I am trying to run cross_val_score
in sklearn
with a split supplied by me. The sklearn
documentation gives here the following example:
>>> from sklearn.model_selection import PredefinedSplit
>>> X = np.array([[1, 2], [3, 4], [1, 2], [3, 4]])
>>> y = np.array([0, 0, 1, 1])
>>> test_fold = [0, 1, -1, 1]
>>> ps = PredefinedSplit(test_fold)
>>> ps.get_n_splits()
2
>>> print(ps)
PredefinedSplit(test_fold=array([ 0, 1, -1, 1]))
>>> for train_index, test_index in ps.split():
... print("TRAIN:", train_index, "TEST:", test_index)

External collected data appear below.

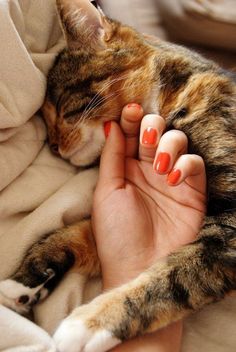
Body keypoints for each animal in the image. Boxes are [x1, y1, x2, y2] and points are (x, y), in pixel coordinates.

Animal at [0, 0, 235, 350]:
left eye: (62, 105)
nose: (53, 147)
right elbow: (79, 232)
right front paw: (26, 279)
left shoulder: (231, 227)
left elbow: (174, 276)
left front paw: (90, 323)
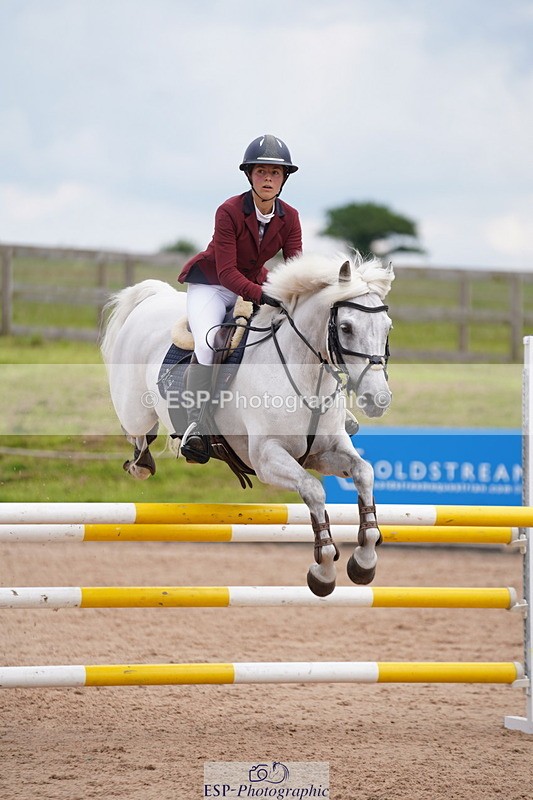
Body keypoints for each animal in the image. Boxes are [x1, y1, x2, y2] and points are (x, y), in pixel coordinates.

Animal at [100, 252, 394, 597]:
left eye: (387, 328)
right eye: (346, 328)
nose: (378, 400)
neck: (306, 375)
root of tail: (155, 297)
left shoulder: (325, 452)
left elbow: (364, 472)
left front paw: (364, 560)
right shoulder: (266, 458)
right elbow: (313, 490)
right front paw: (323, 570)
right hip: (134, 408)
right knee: (137, 434)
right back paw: (143, 463)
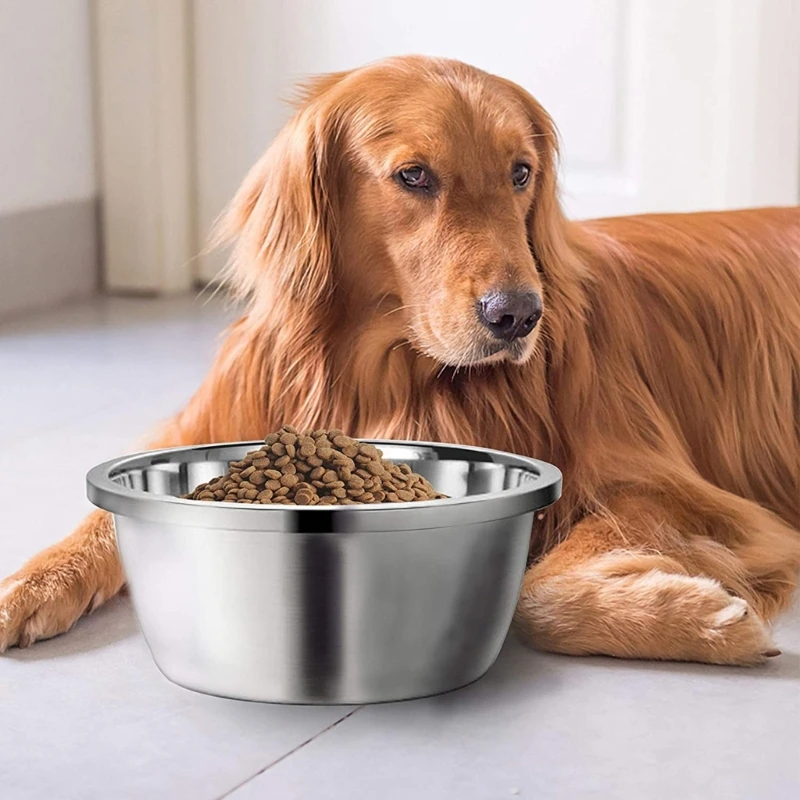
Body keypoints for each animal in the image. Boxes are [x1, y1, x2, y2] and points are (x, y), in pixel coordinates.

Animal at [1, 59, 800, 664]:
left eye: (521, 172)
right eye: (414, 176)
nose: (518, 316)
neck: (378, 376)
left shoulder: (674, 493)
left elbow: (538, 593)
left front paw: (703, 619)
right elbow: (93, 522)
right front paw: (24, 587)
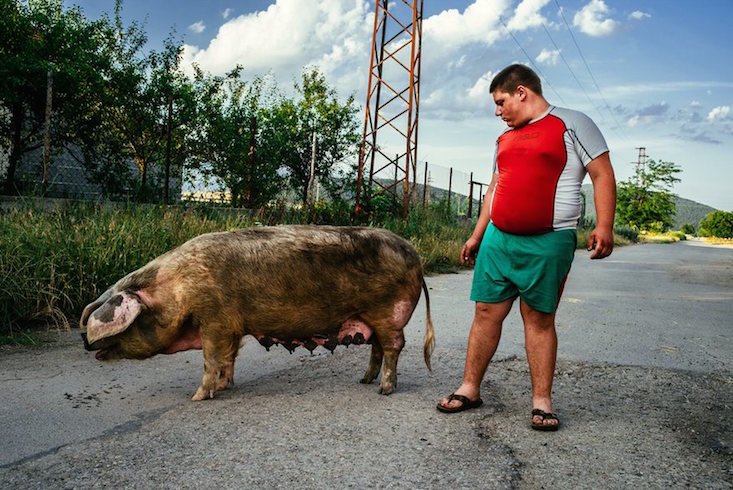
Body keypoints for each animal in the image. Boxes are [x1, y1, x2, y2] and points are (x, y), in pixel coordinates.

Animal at [80, 224, 434, 400]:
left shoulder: (215, 320)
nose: (83, 338)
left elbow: (211, 359)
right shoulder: (233, 327)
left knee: (393, 346)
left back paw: (384, 390)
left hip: (386, 311)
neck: (178, 289)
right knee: (377, 348)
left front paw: (196, 397)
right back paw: (363, 380)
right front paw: (226, 387)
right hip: (372, 318)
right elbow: (228, 359)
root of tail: (416, 257)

... X_train, X_test = X[train_index], X[test_index]
... y_train, y_test = y[train_index], y[test_index]
TRAIN: [1 2 3] TEST: [0]
TRAIN: [0 2] TEST: [1 3]
I am having troubles with understanding this example. In particular,
- how does why does
ps.get_n_splits()
return 2 in this example; and - why does the
test_fold
array lead to the splits shown at the bottom of the code snippet?
Additionally, I would like to ask, in this case, if I pass the ps object to the cross_val_score
function in sklearn
, will it perform cross validation with these two splits?